Still focusing on the ABC terminology, the increasing rate of nonmarital child childbearing and divorce is affecting lower-class adults and working-class individuals. It leads to family instability and increases single parenthood for children born within low-income families. The vast majority of middle-class capital as teenagers grow up in families that are intact and where two biological parents are protecting them. The greater fragility of a family and marriage life is also an issue within low-income families that also translates to children who are not living with their biological parents. For those who have both of their parents, the children get their education and social stability from professional experiences (Biglan & Embry, 1995). According to Biglan and Embry (1995), experiences can help them in the future. Thus, children need to be raised with their biological parents (Biglan and Embry, 1995). Such children are likely to raise their children better as compared to single parents or step-parents. A stepfamily is also a significant feature of working-class and low-income families (Biglan & Embry, 1995).
In consideration to the impact of failed marriages on parenthood and young adults, different indicators have shown that the working class and poor individuals who are the Millennium age of between 28 to 34 years, has a high likelihood of having children outside marriage (Wilcox & Wang, 2017). This is contrary to the facts that are shown within the middle and upper-class meals. These upper-class millennials are likely to have successful marriages before they have children, and they have the ability to postpone parenthood altogether (Wilcox & Wang, 2017). The working-class millennials and poor people do not have the best strategies for controlling the childbearing process before the right age, while middle- and upper-class millennials are aware of their situation, and they are more likely to get married first (Wilcox & Wang, 2017).

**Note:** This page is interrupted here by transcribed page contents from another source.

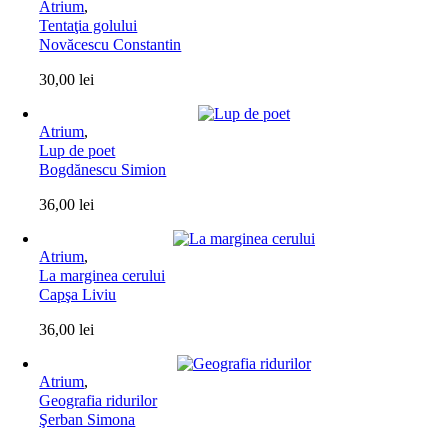
Atrium
,
Tentaţia golului
Novăcescu Constantin
30,00
lei
Atrium
,
Lup de poet
Bogdănescu Simion
36,00
lei
Atrium
,
La marginea cerului
Capşa Liviu
36,00
lei
Atrium
,
Geografia ridurilor
Şerban Simona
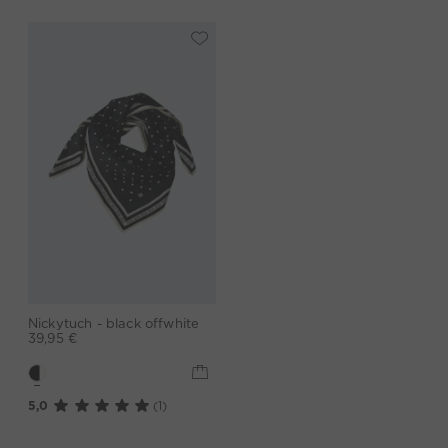
Nickytuch - black offwhite
39,95 €
5,0
(1)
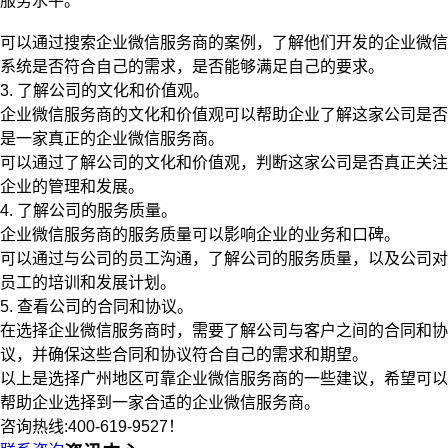
服务水平。
可以通过搜索企业微信服务商的案例，了解他们开发的企业微信
系统是否符合自己的需求，是否能够满足自己的要求。
3. 了解公司的文化和价值观。
企业微信服务商的文化和价值观可以帮助企业了解这家公司是否
是一家真正的企业微信服务商。
可以通过了解公司的文化和价值观，判断这家公司是否真正关注
企业的管理和发展。
4. 了解公司的服务质量。
企业微信服务商的服务质量可以影响企业的业务和口碑。
可以通过与公司的员工沟通，了解公司的服务质量，以及公司对
员工的培训和发展计划。
5. 查看公司的合同和协议。
在选择企业微信服务商时，需要了解公司与客户之间的合同和协
议，并确保这些合同和协议符合自己的需求和期望。
以上是选择广州地区可靠企业微信服务商的一些建议，希望可以
帮助企业选择到一家合适的企业微信服务商。
咨询热线:400-619-9527！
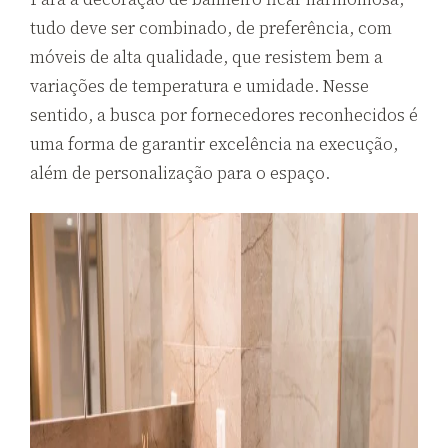
tudo deve ser combinado, de preferência, com
móveis de alta qualidade, que resistem bem a
variações de temperatura e umidade. Nesse
sentido, a busca por fornecedores reconhecidos é
uma forma de garantir excelência na execução,
além de personalização para o espaço.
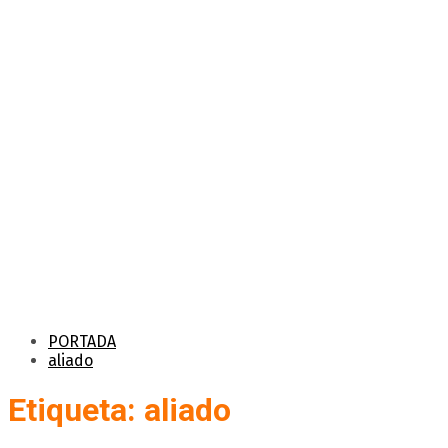
PORTADA
aliado
Etiqueta: aliado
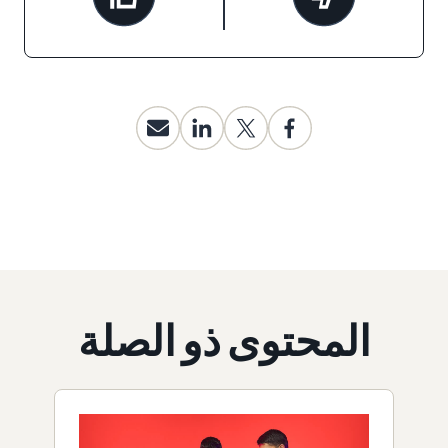
المحتوى ذو الصلة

Based on the ABC terminology defining the behavior changes, family structure can be an issue formed as a vital predictor cater, especially from the social Economic and psychological perspectives. Under the different sections of the terminology, there is a difference in marriage equality for people of different classes despite these differences, not having demographic differences noted within parenthood (Skinner, 1965). The share members of working-class and impoverished individuals who are married are likely to succeed if they have stable family structures. The divide in marriage and family is more visible when the homeless and immigrants in society are taken into consideration.